### The data

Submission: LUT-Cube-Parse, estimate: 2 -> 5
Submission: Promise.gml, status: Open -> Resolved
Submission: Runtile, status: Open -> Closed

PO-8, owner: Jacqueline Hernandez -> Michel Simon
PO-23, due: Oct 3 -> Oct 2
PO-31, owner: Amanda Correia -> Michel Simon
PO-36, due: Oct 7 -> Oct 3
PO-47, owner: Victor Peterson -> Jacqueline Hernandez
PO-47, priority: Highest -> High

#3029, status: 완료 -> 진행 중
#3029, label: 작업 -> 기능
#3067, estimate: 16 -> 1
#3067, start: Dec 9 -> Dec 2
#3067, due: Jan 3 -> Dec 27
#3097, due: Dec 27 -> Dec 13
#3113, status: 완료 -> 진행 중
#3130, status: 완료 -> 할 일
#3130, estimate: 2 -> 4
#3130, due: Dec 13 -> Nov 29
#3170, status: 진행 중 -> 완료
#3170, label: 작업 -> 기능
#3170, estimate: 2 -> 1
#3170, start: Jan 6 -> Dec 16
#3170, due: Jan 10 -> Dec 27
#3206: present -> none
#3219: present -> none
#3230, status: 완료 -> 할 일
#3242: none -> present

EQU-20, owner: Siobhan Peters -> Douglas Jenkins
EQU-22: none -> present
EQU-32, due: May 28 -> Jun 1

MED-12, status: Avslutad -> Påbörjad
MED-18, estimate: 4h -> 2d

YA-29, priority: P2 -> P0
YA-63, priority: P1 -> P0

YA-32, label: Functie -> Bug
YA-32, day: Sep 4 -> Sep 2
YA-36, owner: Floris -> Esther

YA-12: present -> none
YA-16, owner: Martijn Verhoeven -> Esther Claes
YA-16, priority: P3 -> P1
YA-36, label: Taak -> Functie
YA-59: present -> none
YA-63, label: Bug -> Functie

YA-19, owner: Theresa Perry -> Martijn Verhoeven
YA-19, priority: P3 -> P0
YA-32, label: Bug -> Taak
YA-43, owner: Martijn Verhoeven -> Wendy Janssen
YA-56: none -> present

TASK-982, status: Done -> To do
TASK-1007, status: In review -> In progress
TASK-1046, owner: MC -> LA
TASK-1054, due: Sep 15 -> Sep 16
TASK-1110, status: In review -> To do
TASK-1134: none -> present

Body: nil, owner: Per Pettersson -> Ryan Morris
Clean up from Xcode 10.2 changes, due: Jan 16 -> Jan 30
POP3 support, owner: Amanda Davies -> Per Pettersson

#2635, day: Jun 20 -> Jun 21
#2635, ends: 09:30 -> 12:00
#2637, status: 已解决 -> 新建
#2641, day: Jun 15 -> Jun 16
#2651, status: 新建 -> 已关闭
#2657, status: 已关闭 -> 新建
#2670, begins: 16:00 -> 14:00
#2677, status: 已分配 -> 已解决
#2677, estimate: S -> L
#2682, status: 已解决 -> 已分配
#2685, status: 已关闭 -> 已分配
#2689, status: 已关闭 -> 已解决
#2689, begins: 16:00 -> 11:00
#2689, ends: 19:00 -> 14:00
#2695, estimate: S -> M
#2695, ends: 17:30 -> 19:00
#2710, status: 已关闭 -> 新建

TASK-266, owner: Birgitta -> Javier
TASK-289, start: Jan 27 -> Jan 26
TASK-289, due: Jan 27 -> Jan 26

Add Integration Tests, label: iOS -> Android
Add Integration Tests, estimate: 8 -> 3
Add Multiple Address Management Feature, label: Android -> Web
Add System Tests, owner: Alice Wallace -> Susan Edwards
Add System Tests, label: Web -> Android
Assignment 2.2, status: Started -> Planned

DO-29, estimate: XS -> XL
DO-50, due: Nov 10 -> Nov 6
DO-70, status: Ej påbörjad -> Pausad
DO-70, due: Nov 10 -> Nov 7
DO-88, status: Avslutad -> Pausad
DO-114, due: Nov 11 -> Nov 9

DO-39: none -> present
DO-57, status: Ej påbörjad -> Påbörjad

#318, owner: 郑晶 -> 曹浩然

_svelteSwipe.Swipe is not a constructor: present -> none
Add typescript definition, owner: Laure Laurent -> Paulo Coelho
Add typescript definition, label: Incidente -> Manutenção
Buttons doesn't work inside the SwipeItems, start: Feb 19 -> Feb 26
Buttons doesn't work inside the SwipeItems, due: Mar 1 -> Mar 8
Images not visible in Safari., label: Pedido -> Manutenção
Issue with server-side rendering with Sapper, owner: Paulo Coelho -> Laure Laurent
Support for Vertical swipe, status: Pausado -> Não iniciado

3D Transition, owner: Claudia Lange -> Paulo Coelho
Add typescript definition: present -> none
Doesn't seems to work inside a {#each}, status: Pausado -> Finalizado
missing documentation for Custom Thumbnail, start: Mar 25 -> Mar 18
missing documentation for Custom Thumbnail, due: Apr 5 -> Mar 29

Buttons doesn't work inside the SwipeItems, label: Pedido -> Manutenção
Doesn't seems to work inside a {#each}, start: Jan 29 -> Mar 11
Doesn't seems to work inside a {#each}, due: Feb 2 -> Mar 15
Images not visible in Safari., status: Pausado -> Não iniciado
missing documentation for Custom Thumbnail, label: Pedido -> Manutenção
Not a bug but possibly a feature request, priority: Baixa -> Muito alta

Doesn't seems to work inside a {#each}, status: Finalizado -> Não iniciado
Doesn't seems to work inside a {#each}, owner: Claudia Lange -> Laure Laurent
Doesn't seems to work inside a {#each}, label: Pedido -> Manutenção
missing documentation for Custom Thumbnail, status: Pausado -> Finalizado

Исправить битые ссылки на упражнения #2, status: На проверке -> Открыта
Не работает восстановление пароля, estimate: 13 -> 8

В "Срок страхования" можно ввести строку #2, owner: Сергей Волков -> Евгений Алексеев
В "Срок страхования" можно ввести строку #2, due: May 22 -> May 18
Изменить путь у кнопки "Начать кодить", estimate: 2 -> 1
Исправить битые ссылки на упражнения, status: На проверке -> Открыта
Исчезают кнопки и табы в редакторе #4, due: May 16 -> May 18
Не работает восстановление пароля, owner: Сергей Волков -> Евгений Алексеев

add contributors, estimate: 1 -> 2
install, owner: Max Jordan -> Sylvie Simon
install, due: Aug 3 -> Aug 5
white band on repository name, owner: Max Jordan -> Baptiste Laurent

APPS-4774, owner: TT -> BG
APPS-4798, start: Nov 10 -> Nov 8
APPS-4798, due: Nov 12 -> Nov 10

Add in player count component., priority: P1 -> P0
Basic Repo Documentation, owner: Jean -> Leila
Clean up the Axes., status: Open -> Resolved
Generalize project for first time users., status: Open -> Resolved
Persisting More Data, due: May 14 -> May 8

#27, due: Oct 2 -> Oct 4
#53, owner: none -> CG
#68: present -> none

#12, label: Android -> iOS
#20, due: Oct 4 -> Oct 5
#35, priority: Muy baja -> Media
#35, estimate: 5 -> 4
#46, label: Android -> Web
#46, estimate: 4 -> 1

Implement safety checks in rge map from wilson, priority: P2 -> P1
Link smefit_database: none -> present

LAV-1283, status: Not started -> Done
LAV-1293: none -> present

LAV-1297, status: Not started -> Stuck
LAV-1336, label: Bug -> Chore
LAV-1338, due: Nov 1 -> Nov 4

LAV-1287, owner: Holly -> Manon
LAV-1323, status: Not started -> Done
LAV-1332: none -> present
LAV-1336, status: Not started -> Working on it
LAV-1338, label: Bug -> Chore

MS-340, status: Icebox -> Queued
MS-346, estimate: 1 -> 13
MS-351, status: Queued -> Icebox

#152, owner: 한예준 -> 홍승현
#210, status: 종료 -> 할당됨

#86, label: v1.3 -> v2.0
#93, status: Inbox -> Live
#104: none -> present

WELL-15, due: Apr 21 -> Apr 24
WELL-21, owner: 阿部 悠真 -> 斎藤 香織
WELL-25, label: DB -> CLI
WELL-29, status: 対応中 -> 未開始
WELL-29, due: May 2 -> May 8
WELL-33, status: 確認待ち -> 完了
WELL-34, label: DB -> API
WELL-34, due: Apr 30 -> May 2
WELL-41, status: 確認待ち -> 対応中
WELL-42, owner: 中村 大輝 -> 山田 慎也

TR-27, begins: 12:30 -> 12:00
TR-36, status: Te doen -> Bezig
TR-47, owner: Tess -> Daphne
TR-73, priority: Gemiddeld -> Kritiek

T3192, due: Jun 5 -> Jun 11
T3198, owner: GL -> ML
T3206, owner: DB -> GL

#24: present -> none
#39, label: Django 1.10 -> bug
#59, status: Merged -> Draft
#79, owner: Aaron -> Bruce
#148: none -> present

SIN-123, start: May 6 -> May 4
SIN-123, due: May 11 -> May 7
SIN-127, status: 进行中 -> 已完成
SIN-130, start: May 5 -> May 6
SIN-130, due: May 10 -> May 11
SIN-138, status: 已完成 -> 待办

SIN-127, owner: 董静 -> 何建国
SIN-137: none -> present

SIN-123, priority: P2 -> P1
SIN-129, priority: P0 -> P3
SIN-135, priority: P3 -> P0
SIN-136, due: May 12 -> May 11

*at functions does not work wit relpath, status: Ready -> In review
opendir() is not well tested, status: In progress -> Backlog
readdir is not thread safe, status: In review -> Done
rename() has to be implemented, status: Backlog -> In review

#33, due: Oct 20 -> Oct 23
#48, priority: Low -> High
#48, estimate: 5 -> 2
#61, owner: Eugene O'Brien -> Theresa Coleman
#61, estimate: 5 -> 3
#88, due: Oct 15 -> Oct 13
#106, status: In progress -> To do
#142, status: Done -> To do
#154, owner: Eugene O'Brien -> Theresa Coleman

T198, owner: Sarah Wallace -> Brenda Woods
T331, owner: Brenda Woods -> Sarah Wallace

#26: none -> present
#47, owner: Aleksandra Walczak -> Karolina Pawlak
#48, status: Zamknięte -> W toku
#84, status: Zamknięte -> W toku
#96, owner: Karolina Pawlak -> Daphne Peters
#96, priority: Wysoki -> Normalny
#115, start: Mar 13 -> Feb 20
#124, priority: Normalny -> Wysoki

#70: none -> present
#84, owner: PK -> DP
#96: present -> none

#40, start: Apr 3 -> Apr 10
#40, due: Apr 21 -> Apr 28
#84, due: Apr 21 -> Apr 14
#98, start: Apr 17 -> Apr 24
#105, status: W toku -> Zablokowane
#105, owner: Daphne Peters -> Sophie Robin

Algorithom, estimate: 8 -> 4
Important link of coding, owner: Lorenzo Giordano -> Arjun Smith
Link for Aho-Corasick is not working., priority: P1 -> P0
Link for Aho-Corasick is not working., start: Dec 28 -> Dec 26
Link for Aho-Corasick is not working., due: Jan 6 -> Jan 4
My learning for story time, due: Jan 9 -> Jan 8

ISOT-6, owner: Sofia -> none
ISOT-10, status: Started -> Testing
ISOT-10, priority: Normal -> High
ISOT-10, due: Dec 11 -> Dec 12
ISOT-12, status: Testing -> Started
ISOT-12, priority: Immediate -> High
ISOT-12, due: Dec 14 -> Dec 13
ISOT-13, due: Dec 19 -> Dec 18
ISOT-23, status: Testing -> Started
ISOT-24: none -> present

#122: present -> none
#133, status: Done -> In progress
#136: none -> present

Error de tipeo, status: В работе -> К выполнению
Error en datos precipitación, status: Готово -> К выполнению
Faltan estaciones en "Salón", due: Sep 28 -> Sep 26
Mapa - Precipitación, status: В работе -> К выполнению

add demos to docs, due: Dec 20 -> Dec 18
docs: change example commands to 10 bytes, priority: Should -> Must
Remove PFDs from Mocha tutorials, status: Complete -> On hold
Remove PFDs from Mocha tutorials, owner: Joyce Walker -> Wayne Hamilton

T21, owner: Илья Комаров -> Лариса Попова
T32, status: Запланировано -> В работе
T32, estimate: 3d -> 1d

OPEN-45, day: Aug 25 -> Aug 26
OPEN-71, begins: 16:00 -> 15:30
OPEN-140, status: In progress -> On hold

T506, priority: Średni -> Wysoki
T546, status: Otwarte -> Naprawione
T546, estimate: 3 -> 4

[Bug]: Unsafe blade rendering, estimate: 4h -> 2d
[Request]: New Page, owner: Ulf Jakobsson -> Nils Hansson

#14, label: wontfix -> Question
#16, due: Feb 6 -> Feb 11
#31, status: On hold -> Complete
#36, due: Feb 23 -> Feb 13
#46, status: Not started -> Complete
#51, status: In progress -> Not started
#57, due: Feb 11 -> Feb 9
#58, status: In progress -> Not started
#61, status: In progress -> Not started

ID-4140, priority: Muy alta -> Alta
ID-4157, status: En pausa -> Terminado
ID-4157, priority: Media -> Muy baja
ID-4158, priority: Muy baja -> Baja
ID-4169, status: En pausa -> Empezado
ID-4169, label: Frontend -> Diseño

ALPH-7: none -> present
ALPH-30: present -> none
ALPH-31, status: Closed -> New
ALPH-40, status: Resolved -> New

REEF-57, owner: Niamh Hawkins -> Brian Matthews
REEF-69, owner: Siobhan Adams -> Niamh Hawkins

######

— Task directions —
Among the entries above, tally each line with the string "Icebox" and state that figure only.

— Answer section —
2